Ronald Tammen's disappearance has been the subject of ghost stories and internet folklore. In April 1953, Ronald Tammen walked out of his second floor dorm room at Miami of Ohio University in Oxford, Ohio while he was doing homework. He was never seen again. His biology book was still open on his desk.
"Every year the University holds séances and there's been ghost stories continuing for the last 55-years," said Oxford Police Detective Frank Smith.
Two months after Tammen disappeared, the body of a young man was found alongside Rogers Road in Walker County. It was just off Highway 27, which was then the main road from Ohio to Florida. Interstate 75 had yet to be built. The body was never identified.
Detectives with the Walker County Sheriff Office recently took another look at the unidentified person's case and noticed some similarities with the Ronald Tammen case. The body was buried in the Lafayette Cemetery in a bag inside a wooden coffin. A decision was made this past February to exhume the body to see if enough remains could be recovered to compare DNA to Tammen's family.
The GBI'S Chief Medical Examiner Dr. Kris Sperry oversaw that exhumation on February 8.
"The casket was essentially dissolved except for a few metal fittings that we found and even the body bag that he'd been placed into was cracked and broken," Dr. Sperry said.

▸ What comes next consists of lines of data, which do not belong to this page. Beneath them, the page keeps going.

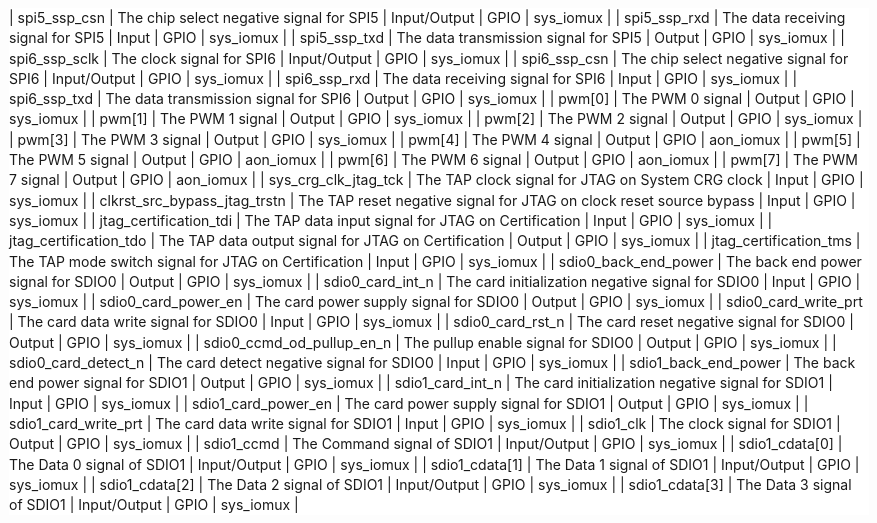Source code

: | spi5_ssp_csn              | The chip select negative signal for SPI5            | Input/Output  | GPIO  | sys_iomux |
| spi5_ssp_rxd              | The data receiving signal for SPI5                   | Input         | GPIO  | sys_iomux |
| spi5_ssp_txd              | The data transmission signal for SPI5                | Output        | GPIO  | sys_iomux |
| spi6_ssp_sclk             | The clock signal for SPI6                           | Input/Output  | GPIO  | sys_iomux |
| spi6_ssp_csn              | The chip select negative signal for SPI6            | Input/Output  | GPIO  | sys_iomux |
| spi6_ssp_rxd              | The data receiving signal for SPI6                   | Input         | GPIO  | sys_iomux |
| spi6_ssp_txd                     | The data transmission signal for SPI6               | Output        | GPIO  | sys_iomux |
| pwm[0]                           | The PWM 0 signal                                   | Output        | GPIO  | sys_iomux |
| pwm[1]                           | The PWM 1 signal                                   | Output        | GPIO  | sys_iomux |
| pwm[2]                           | The PWM 2 signal                                   | Output        | GPIO  | sys_iomux |
| pwm[3]                           | The PWM 3 signal                                   | Output        | GPIO  | sys_iomux |
| pwm[4]                           | The PWM 4 signal                                   | Output        | GPIO  | aon_iomux |
| pwm[5]                           | The PWM 5 signal                                   | Output        | GPIO  | aon_iomux |
| pwm[6]                           | The PWM 6 signal                                   | Output        | GPIO  | aon_iomux |
| pwm[7]                           | The PWM 7 signal                                   | Output        | GPIO  | aon_iomux |
| sys_crg_clk_jtag_tck            | The TAP clock signal for JTAG on System CRG clock | Input         | GPIO  | sys_iomux |
| clkrst_src_bypass_jtag_trstn    | The TAP reset negative signal for JTAG on clock reset source bypass | Input | GPIO  | sys_iomux |
| jtag_certification_tdi           | The TAP data input signal for JTAG on Certification | Input         | GPIO  | sys_iomux |
| jtag_certification_tdo           | The TAP data output signal for JTAG on Certification | Output        | GPIO  | sys_iomux |
| jtag_certification_tms           | The TAP mode switch signal for JTAG on Certification | Input         | GPIO  | sys_iomux |
| sdio0_back_end_power             | The back end power signal for SDIO0                 | Output        | GPIO  | sys_iomux |
| sdio0_card_int_n                 | The card initialization negative signal for SDIO0    | Input         | GPIO  | sys_iomux |
| sdio0_card_power_en              | The card power supply signal for SDIO0               | Output        | GPIO  | sys_iomux |
| sdio0_card_write_prt             | The card data write signal for SDIO0                 | Input         | GPIO  | sys_iomux |
| sdio0_card_rst_n                 | The card reset negative signal for SDIO0           | Output        | GPIO  | sys_iomux |
| sdio0_ccmd_od_pullup_en_n        | The pullup enable signal for SDIO0                  | Output        | GPIO  | sys_iomux |
| sdio0_card_detect_n              | The card detect negative signal for SDIO0           | Input         | GPIO  | sys_iomux |
| sdio1_back_end_power             | The back end power signal for SDIO1                 | Output        | GPIO  | sys_iomux |
| sdio1_card_int_n                 | The card initialization negative signal for SDIO1    | Input         | GPIO  | sys_iomux |
| sdio1_card_power_en              | The card power supply signal for SDIO1               | Output        | GPIO  | sys_iomux |
| sdio1_card_write_prt             | The card data write signal for SDIO1                 | Input         | GPIO  | sys_iomux |
| sdio1_clk                        | The clock signal for SDIO1                           | Output        | GPIO  | sys_iomux |
| sdio1_ccmd                       | The Command signal of SDIO1                          | Input/Output  | GPIO  | sys_iomux |
| sdio1_cdata[0]                  | The Data 0 signal of SDIO1                           | Input/Output  | GPIO  | sys_iomux |
| sdio1_cdata[1]                  | The Data 1 signal of SDIO1                           | Input/Output  | GPIO  | sys_iomux |
| sdio1_cdata[2]                  | The Data 2 signal of SDIO1                           | Input/Output  | GPIO  | sys_iomux |
| sdio1_cdata[3]                  | The Data 3 signal of SDIO1                           | Input/Output  | GPIO  | sys_iomux |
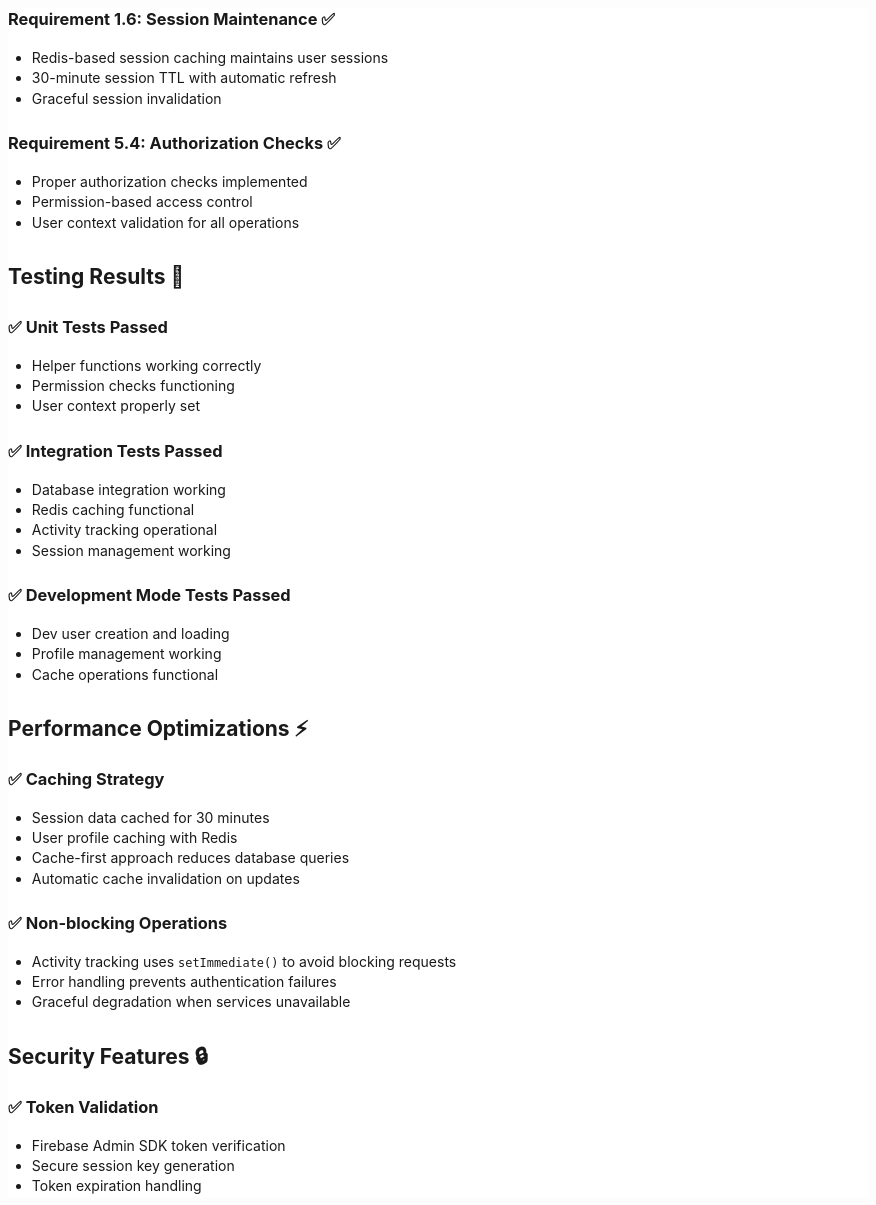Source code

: ### Requirement 1.6: Session Maintenance ✅
- Redis-based session caching maintains user sessions
- 30-minute session TTL with automatic refresh
- Graceful session invalidation

### Requirement 5.4: Authorization Checks ✅
- Proper authorization checks implemented
- Permission-based access control
- User context validation for all operations

## Testing Results 🧪

### ✅ Unit Tests Passed
- Helper functions working correctly
- Permission checks functioning
- User context properly set

### ✅ Integration Tests Passed
- Database integration working
- Redis caching functional
- Activity tracking operational
- Session management working

### ✅ Development Mode Tests Passed
- Dev user creation and loading
- Profile management working
- Cache operations functional

## Performance Optimizations ⚡

### ✅ Caching Strategy
- Session data cached for 30 minutes
- User profile caching with Redis
- Cache-first approach reduces database queries
- Automatic cache invalidation on updates

### ✅ Non-blocking Operations
- Activity tracking uses `setImmediate()` to avoid blocking requests
- Error handling prevents authentication failures
- Graceful degradation when services unavailable

## Security Features 🔒

### ✅ Token Validation
- Firebase Admin SDK token verification
- Secure session key generation
- Token expiration handling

He had little hope of getting DNA from the minimal remains.
"Finding the pieces, the little pieces that we found and knowing that there had been a lot of ground water over the years that had flowed through there we really didn't think that there would be much chance of finding any DNA," Dr. Sperry said.
The few remains included some teeth and sections of pieces of the thigh bones according to Dr. Sperry. Those remains were sent to the FBI crime lab in Quantico, Virginia. Dr. Sperry received the results of the FBI tests last week. To his surprise they were able to get mitochondrial DNA from the remains and determine that the body in Walker County was not Ronald Tammen's.
But Dr. Sperry says what they learned scientifically was heartening; that DNA can be recovered from a badly decomposed body. He said there is also hope that the unidentified remains in Walker County can one day be identified. The DNA from the remains is now entered in a national database.
"If another specimen from somewhere else happens to be submitted to their lab and it is shown to match the specimen from the body we exhumed from Walker County, we may just have an answer," Dr. Sperry said.
The ghost stories at Miami of Ohio University will continue. One with a connection to Georgia can be put to bed.
Walker County Sheriff Steve Wilson says he is disappointed the remains were not Ronald Tammen's. He is optimistic that one day the remains in Walker County can be identified.